=== Exercise requirements ===
Print the data in full, exactly as it reads.

=== Dataset entries ===

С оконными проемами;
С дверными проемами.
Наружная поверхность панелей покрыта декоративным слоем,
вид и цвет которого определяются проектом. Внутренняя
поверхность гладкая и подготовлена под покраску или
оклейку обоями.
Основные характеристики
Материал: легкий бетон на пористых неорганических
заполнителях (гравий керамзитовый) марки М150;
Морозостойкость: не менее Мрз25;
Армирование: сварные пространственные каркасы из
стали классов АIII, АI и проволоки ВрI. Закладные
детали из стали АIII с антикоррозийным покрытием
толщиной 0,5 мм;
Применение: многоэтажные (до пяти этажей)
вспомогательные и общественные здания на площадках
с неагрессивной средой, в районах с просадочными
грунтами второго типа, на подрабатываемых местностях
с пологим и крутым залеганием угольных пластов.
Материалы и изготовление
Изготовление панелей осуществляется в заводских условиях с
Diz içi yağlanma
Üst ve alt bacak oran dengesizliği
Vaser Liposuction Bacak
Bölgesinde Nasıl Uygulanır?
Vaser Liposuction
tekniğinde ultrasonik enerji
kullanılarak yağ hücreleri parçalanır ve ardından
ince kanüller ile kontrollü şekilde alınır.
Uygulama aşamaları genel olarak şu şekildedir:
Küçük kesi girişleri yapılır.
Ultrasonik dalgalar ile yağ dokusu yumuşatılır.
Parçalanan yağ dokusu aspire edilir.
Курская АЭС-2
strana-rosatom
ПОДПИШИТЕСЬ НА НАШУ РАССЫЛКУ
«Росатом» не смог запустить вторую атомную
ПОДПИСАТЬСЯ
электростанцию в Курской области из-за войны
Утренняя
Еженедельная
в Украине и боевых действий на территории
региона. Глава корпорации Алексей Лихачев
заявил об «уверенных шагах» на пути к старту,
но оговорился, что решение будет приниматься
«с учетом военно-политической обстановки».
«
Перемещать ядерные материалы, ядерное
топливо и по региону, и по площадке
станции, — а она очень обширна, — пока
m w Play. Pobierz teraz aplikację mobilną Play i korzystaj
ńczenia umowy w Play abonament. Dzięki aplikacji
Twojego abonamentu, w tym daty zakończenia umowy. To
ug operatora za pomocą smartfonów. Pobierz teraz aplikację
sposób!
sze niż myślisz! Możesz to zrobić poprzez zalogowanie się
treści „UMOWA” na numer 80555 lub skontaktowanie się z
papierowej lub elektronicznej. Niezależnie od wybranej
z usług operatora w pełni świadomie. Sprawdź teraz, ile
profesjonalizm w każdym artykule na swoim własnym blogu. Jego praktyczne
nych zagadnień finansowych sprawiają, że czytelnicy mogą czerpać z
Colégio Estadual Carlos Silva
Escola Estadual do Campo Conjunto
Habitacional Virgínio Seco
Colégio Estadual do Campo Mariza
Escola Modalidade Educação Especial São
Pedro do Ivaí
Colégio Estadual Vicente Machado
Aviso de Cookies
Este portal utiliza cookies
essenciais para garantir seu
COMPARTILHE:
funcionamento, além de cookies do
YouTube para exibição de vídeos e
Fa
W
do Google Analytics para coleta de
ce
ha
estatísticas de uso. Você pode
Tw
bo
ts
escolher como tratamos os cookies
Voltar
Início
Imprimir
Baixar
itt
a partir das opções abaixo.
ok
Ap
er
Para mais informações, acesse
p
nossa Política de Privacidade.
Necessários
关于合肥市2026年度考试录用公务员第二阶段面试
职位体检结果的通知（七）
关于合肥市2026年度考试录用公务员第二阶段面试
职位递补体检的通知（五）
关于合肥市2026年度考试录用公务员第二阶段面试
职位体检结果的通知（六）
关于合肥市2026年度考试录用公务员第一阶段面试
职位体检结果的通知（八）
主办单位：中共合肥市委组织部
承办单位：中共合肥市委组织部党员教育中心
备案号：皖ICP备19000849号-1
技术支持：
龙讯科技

=== Task output ===
С оконными проемами;
С дверными проемами.
Наружная поверхность панелей покрыта декоративным слоем,
вид и цвет которого определяются проектом. Внутренняя
поверхность гладкая и подготовлена под покраску или
оклейку обоями.
Основные характеристики
Материал: легкий бетон на пористых неорганических
заполнителях (гравий керамзитовый) марки М150;
Морозостойкость: не менее Мрз25;
Армирование: сварные пространственные каркасы из
стали классов АIII, АI и проволоки ВрI. Закладные
детали из стали АIII с антикоррозийным покрытием
толщиной 0,5 мм;
Применение: многоэтажные (до пяти этажей)
вспомогательные и общественные здания на площадках
с неагрессивной средой, в районах с просадочными
грунтами второго типа, на подрабатываемых местностях
с пологим и крутым залеганием угольных пластов.
Материалы и изготовление
Изготовление панелей осуществляется в заводских условиях с
Diz içi yağlanma
Üst ve alt bacak oran dengesizliği
Vaser Liposuction Bacak
Bölgesinde Nasıl Uygulanır?
Vaser Liposuction
tekniğinde ultrasonik enerji
kullanılarak yağ hücreleri parçalanır ve ardından
ince kanüller ile kontrollü şekilde alınır.
Uygulama aşamaları genel olarak şu şekildedir:
Küçük kesi girişleri yapılır.
Ultrasonik dalgalar ile yağ dokusu yumuşatılır.
Parçalanan yağ dokusu aspire edilir.
Курская АЭС-2
strana-rosatom
ПОДПИШИТЕСЬ НА НАШУ РАССЫЛКУ
«Росатом» не смог запустить вторую атомную
ПОДПИСАТЬСЯ
электростанцию в Курской области из-за войны
Утренняя
Еженедельная
в Украине и боевых действий на территории
региона. Глава корпорации Алексей Лихачев
заявил об «уверенных шагах» на пути к старту,
но оговорился, что решение будет приниматься
«с учетом военно-политической обстановки».
«
Перемещать ядерные материалы, ядерное
топливо и по региону, и по площадке
станции, — а она очень обширна, — пока
m w Play. Pobierz teraz aplikację mobilną Play i korzystaj
ńczenia umowy w Play abonament. Dzięki aplikacji
Twojego abonamentu, w tym daty zakończenia umowy. To
ug operatora za pomocą smartfonów. Pobierz teraz aplikację
sposób!
sze niż myślisz! Możesz to zrobić poprzez zalogowanie się
treści „UMOWA” na numer 80555 lub skontaktowanie się z
papierowej lub elektronicznej. Niezależnie od wybranej
z usług operatora w pełni świadomie. Sprawdź teraz, ile
profesjonalizm w każdym artykule na swoim własnym blogu. Jego praktyczne
nych zagadnień finansowych sprawiają, że czytelnicy mogą czerpać z
Colégio Estadual Carlos Silva
Escola Estadual do Campo Conjunto
Habitacional Virgínio Seco
Colégio Estadual do Campo Mariza
Escola Modalidade Educação Especial São
Pedro do Ivaí
Colégio Estadual Vicente Machado
Aviso de Cookies
Este portal utiliza cookies
essenciais para garantir seu
COMPARTILHE:
funcionamento, além de cookies do
YouTube para exibição de vídeos e
Fa
W
do Google Analytics para coleta de
ce
ha
estatísticas de uso. Você pode
Tw
bo
ts
escolher como tratamos os cookies
Voltar
Início
Imprimir
Baixar
itt
a partir das opções abaixo.
ok
Ap
er
Para mais informações, acesse
p
nossa Política de Privacidade.
Necessários
关于合肥市2026年度考试录用公务员第二阶段面试
职位体检结果的通知（七）
关于合肥市2026年度考试录用公务员第二阶段面试
职位递补体检的通知（五）
关于合肥市2026年度考试录用公务员第二阶段面试
职位体检结果的通知（六）
关于合肥市2026年度考试录用公务员第一阶段面试
职位体检结果的通知（八）
主办单位：中共合肥市委组织部
承办单位：中共合肥市委组织部党员教育中心
备案号：皖ICP备19000849号-1
技术支持：
龙讯科技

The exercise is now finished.